Advocates for Minor Leaguers, which sent its own letter to the Judiciary Committee three weeks earlier calling for living wages for minor league players, called out Manfred for changing his tune: “Just nine days ago, Commissioner Rob Manfred said, ‘I cannot think of a place where the exemption is really meaningful, other than franchise relocation.’ This morning, Manfred said the opposite.”
Senator Dick Durbin from Illinois, a member of the Judiciary Committee, told Bill Shaikin at the Los Angeles Times that Manfred’s letter “raises more questions than it answers.”
Who knows how this will end, but it would be worth watching the committee hold hearings at some point and have Manfred address the discrepancies under oath.
Links
David Roth at Defector took a swing at Manfred’s letter, and an inherent laziness that is part of the role of MLB commissioner.

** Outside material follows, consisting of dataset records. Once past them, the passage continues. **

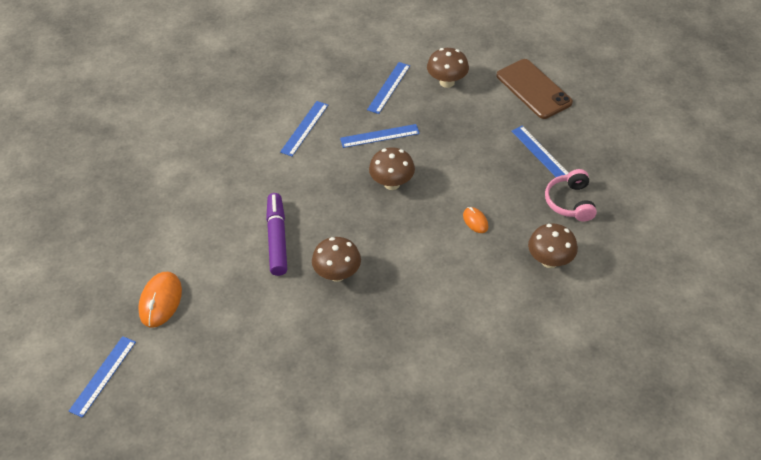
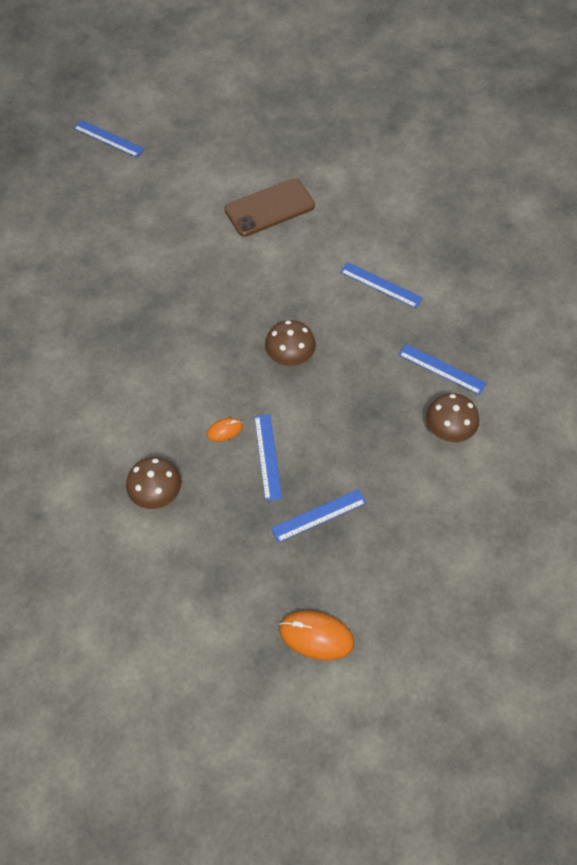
camera: 95 degrees right, 10 degrees up
orange mouse [138,272,182,328] -> orange mouse moved to [279,611,354,660]
purple marker [266,193,287,276] -> none
brown mushroom [312,237,361,282] -> none
blue ruler [340,124,420,148] -> blue ruler moved to [254,414,282,501]
brown phone [496,59,573,119] -> brown phone moved to [224,178,315,237]
pink headphones [545,169,597,221] -> none

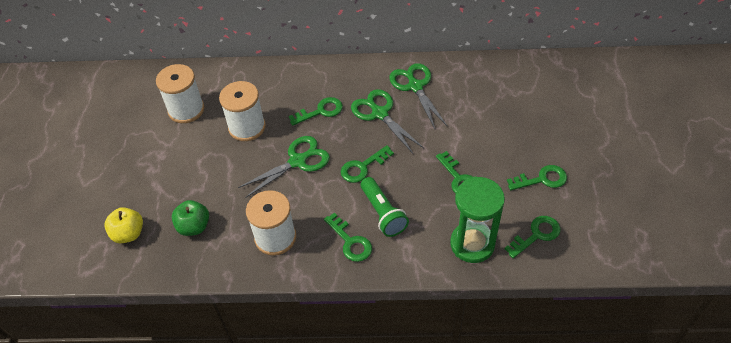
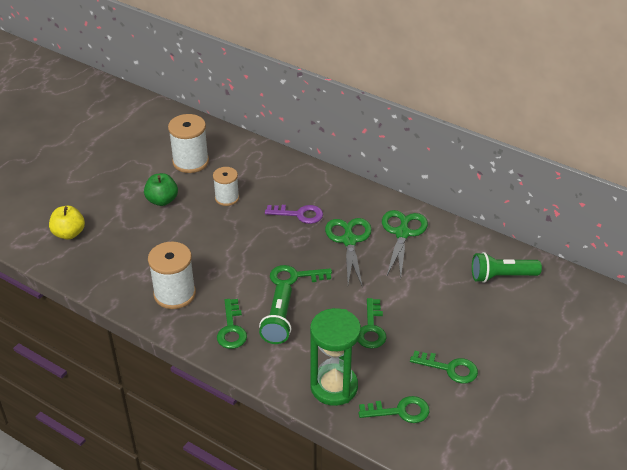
camera: 30 degrees right, 10 degrees down
green apple [172,200,209,236] -> green apple moved to [144,173,178,206]
white spool [219,81,266,141] -> white spool [213,167,239,206], size x0.64
green scissors [238,136,330,198] -> none
green key [289,97,343,126] -> purple key [265,205,323,224]
none -> green flashlight [472,252,542,283]

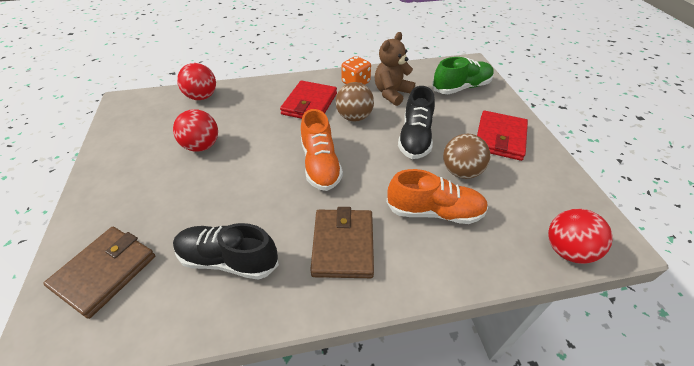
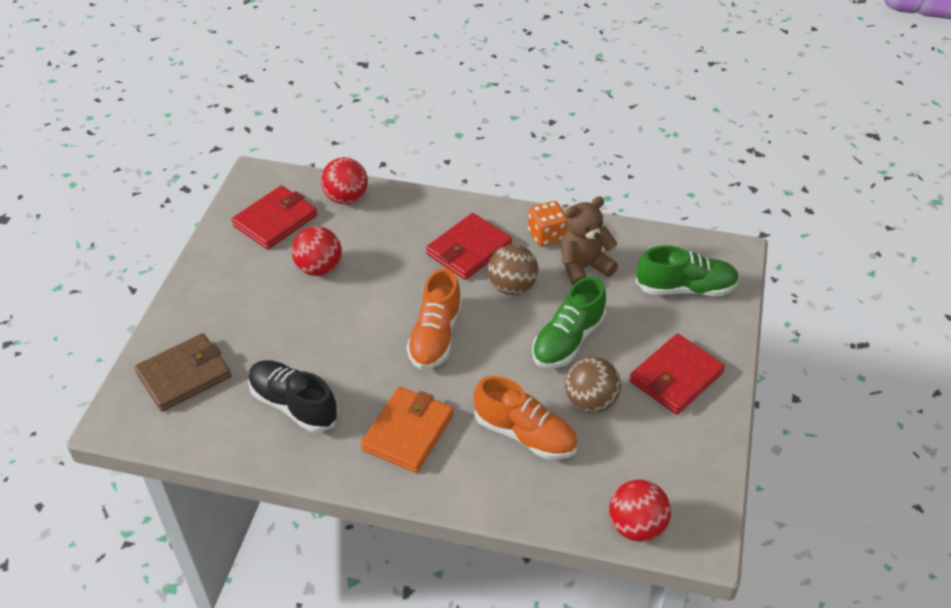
camera: 25 degrees right, 0 degrees up
brown wallet [310,207,374,278] -> orange wallet [360,387,454,473]
black shoe [398,86,435,159] -> green shoe [532,277,606,368]
none -> red wallet [232,186,317,249]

The Associated Press has a brief breakdown of bonuses paid from last year’s MLB Draft and international signing period. For example, among the 520 international amateurs signed in 2021, 43 players received a bonus of at least $1 million, 370 players got $20,000 or more, and 150 players received under $20,000 to sign.

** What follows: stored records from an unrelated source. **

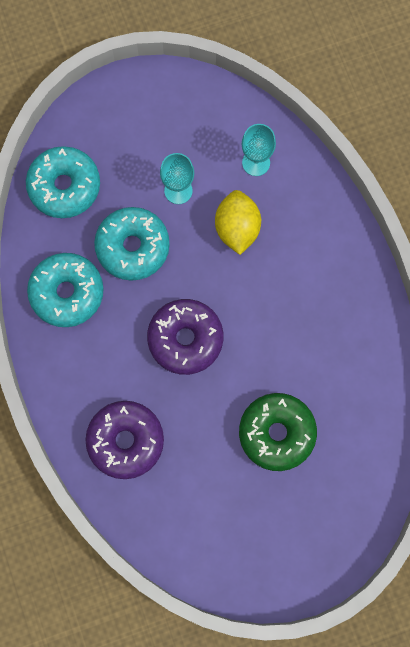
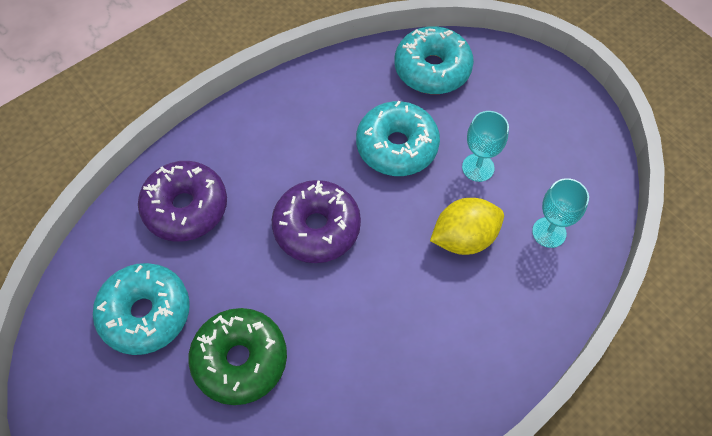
camera: 70 degrees right, 15 degrees down
turquoise donut [27,253,104,327] -> turquoise donut moved to [93,263,190,355]

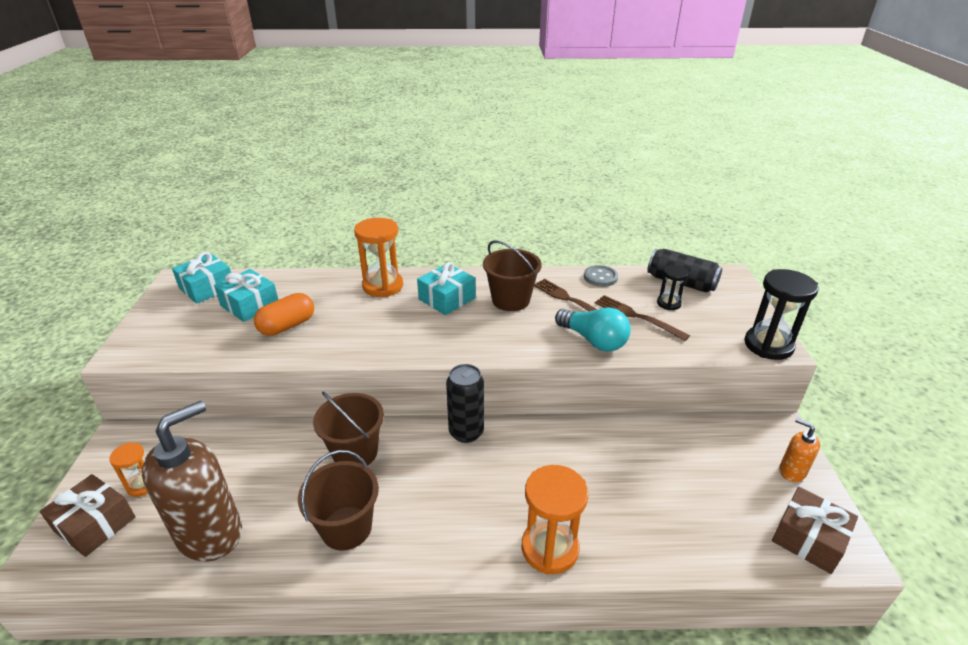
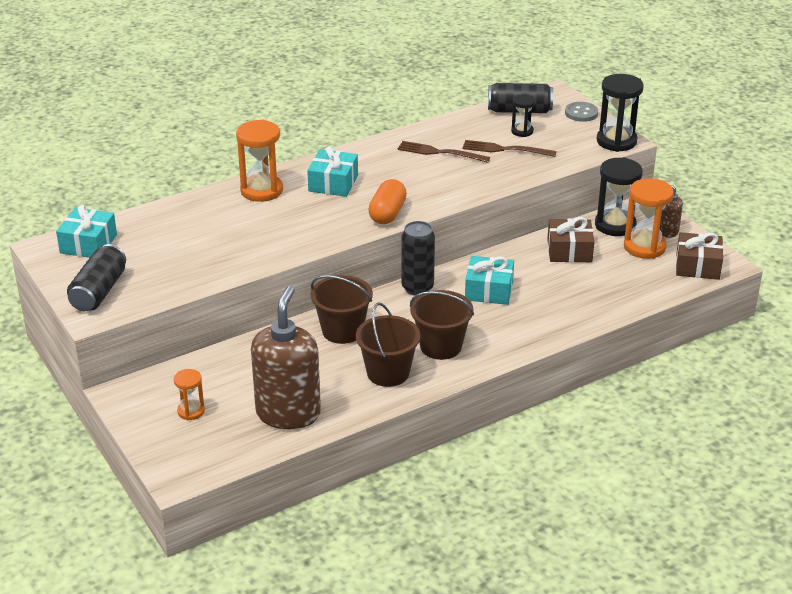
camera: 30 degrees left, 0 degrees up
brown gift [40,474,136,557] -> brown gift moved to [547,217,594,262]
turquoise gift [214,269,278,322] -> turquoise gift moved to [465,256,514,305]
orange capsule [254,293,314,336] -> orange capsule moved to [368,179,407,224]
brown bucket [483,240,542,311] -> brown bucket moved to [410,290,474,360]
orange hourglass [522,465,589,575] -> orange hourglass moved to [624,178,674,259]
turquoise light bulb [555,307,631,352] -> none
grey button [584,265,618,287] -> grey button moved to [565,102,598,122]
orange soap dispenser [779,418,820,482] -> brown soap dispenser [660,185,683,238]
none -> black can [67,244,126,311]
none -> black hourglass [595,157,643,236]

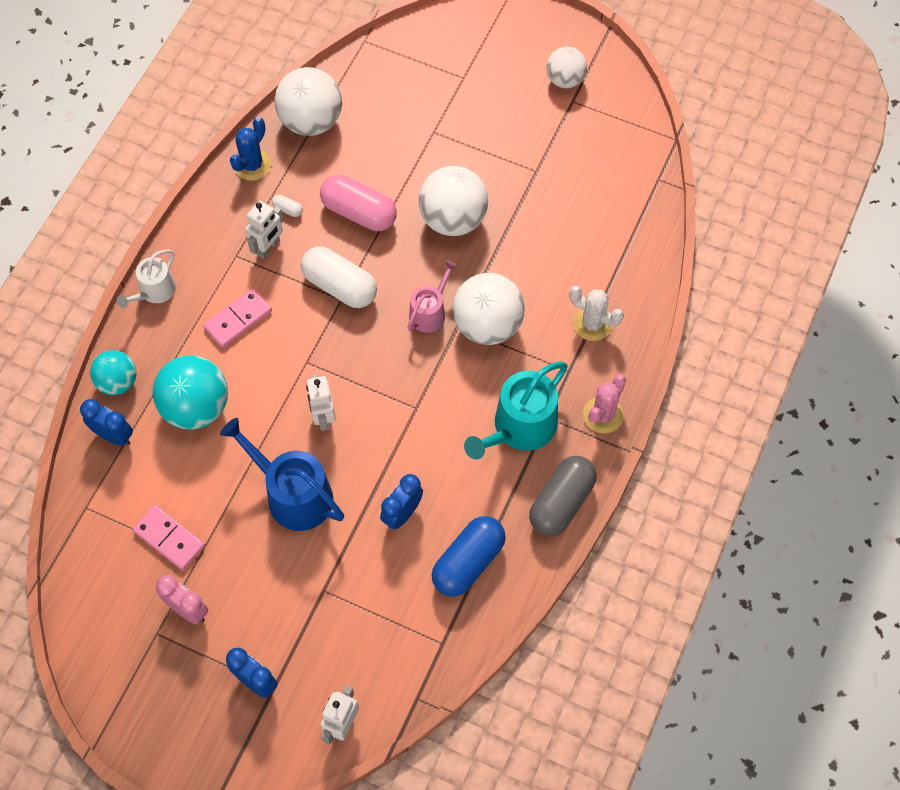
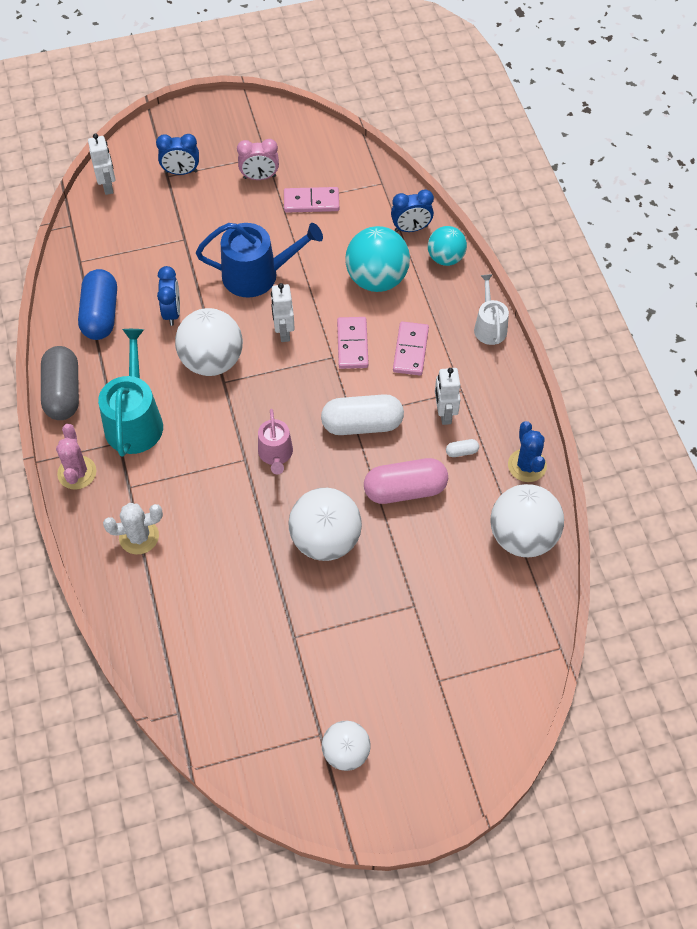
camera: 140 degrees right, 5 degrees down
white robot [306,375,336,431] -> white robot turned 135 degrees counterclockwise [271,283,295,342]
white ball [452,273,525,345] -> white ball moved to [175,308,243,376]
none -> pink domino [337,317,369,369]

Justin Turner isn’t expected to play at all during the entire Rockies series, still nursing abdominal tightness that sidelined him for five games earlier in the week. From Bill Plunkett at the Orange County Register, Turner said, “It doesn’t really make sense to push it right now and do something that could be a big setback and miss a lot of time. We’re in a nice spot. We’re pretty good (in the standings) so just taking it really slow. Just really trying to be patient with it.”
Eric Longenhagen at FanGraphs looked ahead at potential 40-man roster crunches coming this season with prospects added to rosters for each National League team. He notes the Dodgers have a particular glut in the outfield, some of whom could be exposed to the Rule 5 Draft. “It’s logical for some of this tension to be relaxed via trade, either now or after the season,” Longenhagen wrote.
Zach Buchanan at The Athletic wonders why MLB lodges the draft into an already crowded All-Star week, making very few in and around the game happy. Says Buchanan:
The majority feel the new draft calendar creates more problems than it solves. The timing, one director-level staffer says, is “a very careless thing” that affects everyone in the game “down to the intern level.” Marketing baseball, some feel, has taken priority over the baseball itself.